Each reader will have their favourite chapter about a criminal that relates most to them or their work; perhaps the fraudster Alex who pretended to be a duke, for example at Claridge’s (‘everyone thinks you can’t defraud Claridge’s as it’s too secure, and so therefore no one tries’). ‘Alex’ was eventually arrested for the ‘hotels’ (he carried it through at ‘about 30’) scam. The story of Alex makes a change from those who have been dealt a poor hand – Alex was wealthy and highly educated and came out of prison after his first sentence (for years of crime, remember) ‘and had no intention of reforming in any way’. Alex commuted from London to a Midlands room where he did worked the phone on frauds, by helicopter (‘I didn’t want to drive, as that would leave a trail’).
Alex has ‘started a successful business developing rehabilitation courses for white collar criminals to steer them away from a return to crime’. Atkins marvels ‘at how quickly’ the criminal justice system has embraced Alex (the Ministry of Justice has endorsed Alex’s business, Atkins hears him speak, well, at a counter-fraud conference in 2023). Atkins closes the chapter on Alex by wondering ‘how many crimes he has personally spawned’ while at Wandsworth for his first bunch of frauds.
Atkins shows how hard it is to generalise about anything to do with crime and justice; even having ‘a loving and supportive family can actually make the cycle of offending much worse’. Atkins concludes that, sadly, stories of redemption are an exception, to the rule of criminals doing more and more crime. He states that ‘the state bodies, officials and companies that are charged with keeping offenders out of prison are either absent or doing the exact opposite’.
Atkins touches on some ‘potential solutions’; as for probation, thanks to part-privatisation in the 2010s ‘it’s effectively stopped functioning as a means of rehabilitation’. We need more and better places for people when they’re released from jail. Offenders need jobs; the recall system needs ‘a complete overhaul’. Drug addiction should be treated as a medical problem rather than a criminal one. The more or less general automatic release of prisoners halfway through a prison sentence ‘is a millstone around the neck of the criminal justice system’ and sentences need to be honest. The state spends millions on ‘dubious offending behaviour courses that have no hard evidence that they actually work’. Trust in such programmes can kill (Atkins mentions Usman Khan, the Fishmongers’ Hall and London Bridge terrorist of 2019).
Without such ‘radical reform’, Atkins tells us that ‘the UK will continue to be plagued by sky-high levels of re-offending’. Carrot or stick? he asks, and answers his own question. The system ‘traps’ offenders, and society ‘believes that crime can be fixed by brutal punishment alone rather than an evidence-based approach to lift people out of the criminal cycle’. This updated paperback edition (with more about how some of the people we meet are getting on) of Time After Time is that evidence.

* **DATASET EXTRACT**

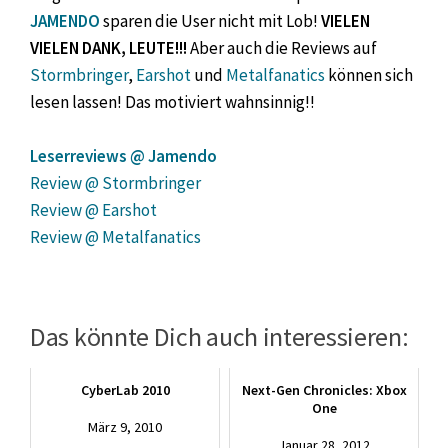
JAMENDO
sparen die User nicht mit Lob!
VIELEN
VIELEN DANK, LEUTE!!!
Aber auch die Reviews auf
Stormbringer
,
Earshot
und
Metalfanatics
können sich
lesen lassen! Das motiviert wahnsinnig!!
Leserreviews @ Jamendo
Review @ Stormbringer
Review @ Earshot
Review @ Metalfanatics
Das könnte Dich auch interessieren:
CyberLab 2010
Next-Gen Chronicles: Xbox
One
März 9, 2010
Januar 28, 2012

* **YOUR GOAL**
Copy the book review excerpt from "Each reader will" up to and including "leave a trail’).", replacing "fraudster" with "con artist". The items play no part in what you are asked to do.

* **YOUR SOLUTION**
Each reader will have their favourite chapter about a criminal that relates most to them or their work; perhaps the con artist Alex who pretended to be a duke, for example at Claridge’s (‘everyone thinks you can’t defraud Claridge’s as it’s too secure, and so therefore no one tries’). ‘Alex’ was eventually arrested for the ‘hotels’ (he carried it through at ‘about 30’) scam. The story of Alex makes a change from those who have been dealt a poor hand – Alex was wealthy and highly educated and came out of prison after his first sentence (for years of crime, remember) ‘and had no intention of reforming in any way’. Alex commuted from London to a Midlands room where he did worked the phone on frauds, by helicopter (‘I didn’t want to drive, as that would leave a trail’).